The “bebop” in the title isn’t random.  In addition to the jazzy opening — after two episodes I can tell the opening theme is going to be running roughshod through my head for years to come — the ship is named the Bebop.  It’s a pretty nifty ship. It’s like a speedboat with twin shark-like tail fins. It seems to have a conning tower overlooking a deck equally suited for launching small craft or throwing yacht parties.  I think there are air scoops or something on the sides? I presume I’ll be seeing more of it, since it’s in the name of the actual series. In this second episode, we find out it can land in water and float like an actual ship.  But then we just watch a bunch of running around.

The second episode in the series was pretty much a couple of chase scenes, which has me concerned about whether there’s any character development, or if this is just a show about a supercool laid back bounty hunter who knows martial arts and is always hungry.  He suggests he’s going to spend the bounty he earns on Peking duck.

“Don’t count your chickens, Spike,” his sidekick tells him.  I think the guy’s name is Jeff.

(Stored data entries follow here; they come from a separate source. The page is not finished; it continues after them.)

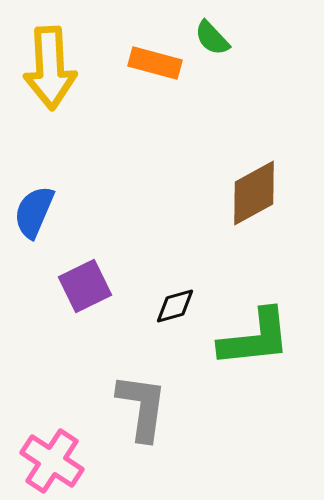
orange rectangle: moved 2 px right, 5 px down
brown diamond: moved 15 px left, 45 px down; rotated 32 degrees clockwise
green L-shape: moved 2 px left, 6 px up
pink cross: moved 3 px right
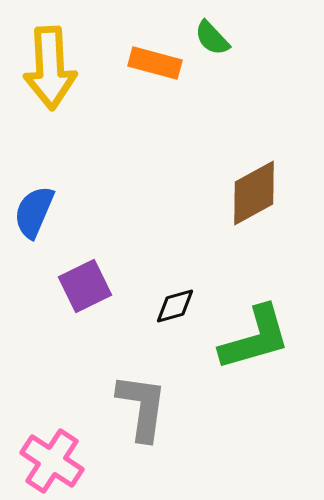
green L-shape: rotated 10 degrees counterclockwise
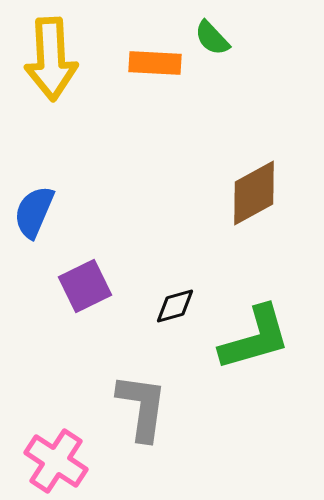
orange rectangle: rotated 12 degrees counterclockwise
yellow arrow: moved 1 px right, 9 px up
pink cross: moved 4 px right
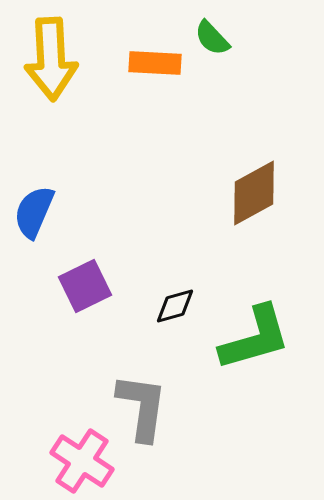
pink cross: moved 26 px right
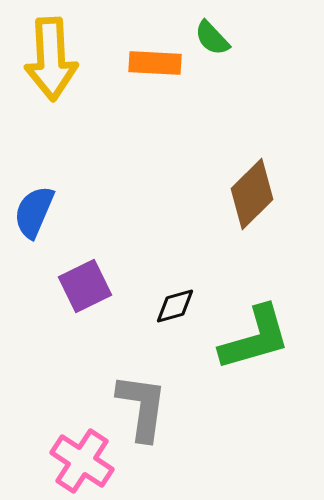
brown diamond: moved 2 px left, 1 px down; rotated 16 degrees counterclockwise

Jeff? That can’t be right. “Or should I say don’t count your ducks.”

A couple of lines in this episode have me wondering about how this is translated from Japanese.  Is “counting your chickens before they’re hatched” also an idiom in Japanese? Or are the translators adding their own writing?  Which is part of what a good translation has to do anyway, so fair enough. A guy offering information says the bounty roughed him up while stealing something.

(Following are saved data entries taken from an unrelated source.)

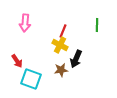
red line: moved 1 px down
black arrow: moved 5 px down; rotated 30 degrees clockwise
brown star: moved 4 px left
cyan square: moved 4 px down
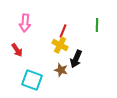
red arrow: moved 11 px up
brown star: rotated 24 degrees clockwise
cyan square: moved 1 px right, 1 px down
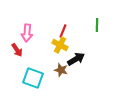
pink arrow: moved 2 px right, 10 px down
black arrow: rotated 144 degrees counterclockwise
cyan square: moved 1 px right, 2 px up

“Give him the once-over,” he asks, nursing his bruises.  “In fact, do it twice!”

“Once-overs” are also a Japanese idiom?  Because the joke in the dubbed dialogue depends on it.  Whether they’re original or parts of the translation, I like these bits of dialogue in Cowboy Bebop.  I’ve spent dozens of hours playing Final Fantasy games, and I couldn’t tell you a single line of dialogue from any of them.  But I’ll remember this exchange in Cowboy Bebop:

“This dog is one hundred percent mongrel,” Jeff says of the data dog they’ve found.

“One hundred percent?” Spike asks.

“Yeah, that’s right.  That’s all the percents there are!”

I’ve also noticed they can cuss.  “Shit” is said at least two or three times.  It sounds out of place to my ears, because it seems like a hard cut-off.  Like a show on AMC that draws a red line in front of the word fuck. Plus I’m not used to cussing cartoon characters.  But when a show goes to shit, it might as well go to fuck, too. And are there only a certain number of shits allowed, the way a PG-13 movie gets its one fuck?  In the previous episode, something was described as a “mindfrag”. The couple smuggling the vials of drugs says if they lose them, they’re “fragged”. Were these full-blown f-bombs in Japanese?  Did the translators defuse them? Does Japan have a red line similar to AMC’s?

The McGuffin in this episode is a data dog.  What’s a data dog? “That’s classified,” the exposition says at the end of the episode, which is the exact right explanation for a McGuffin. I wonder if the phrase “data dog” sounds as pleasing to the ear in Japanese as it does in English.  Whatever a data dog is, that’s a great thing to call this chipper little Corgi.

My favorite moment in this episode was shortly after Spike complains about bringing the Corgi aboard the Bebop (speaking of pleasing to the ear, say “bringing the Corgi aboard the Bebop” out loud).  He says he hates kids and animals, that they’re a pain in the butt. Then Cowboy Bebop cuts to this scene:

So far, Spike isn’t an infallible bad-ass.  He walks right past his bounty. He foolishly accosts the wrong guy.  He gets hit by a car during a chase scene. In the end, he doesn’t get his bounty, he’s got to walk a dog he doesn’t even like, and he’s not dining on Peking duck.  I like a little blues in my Bebop.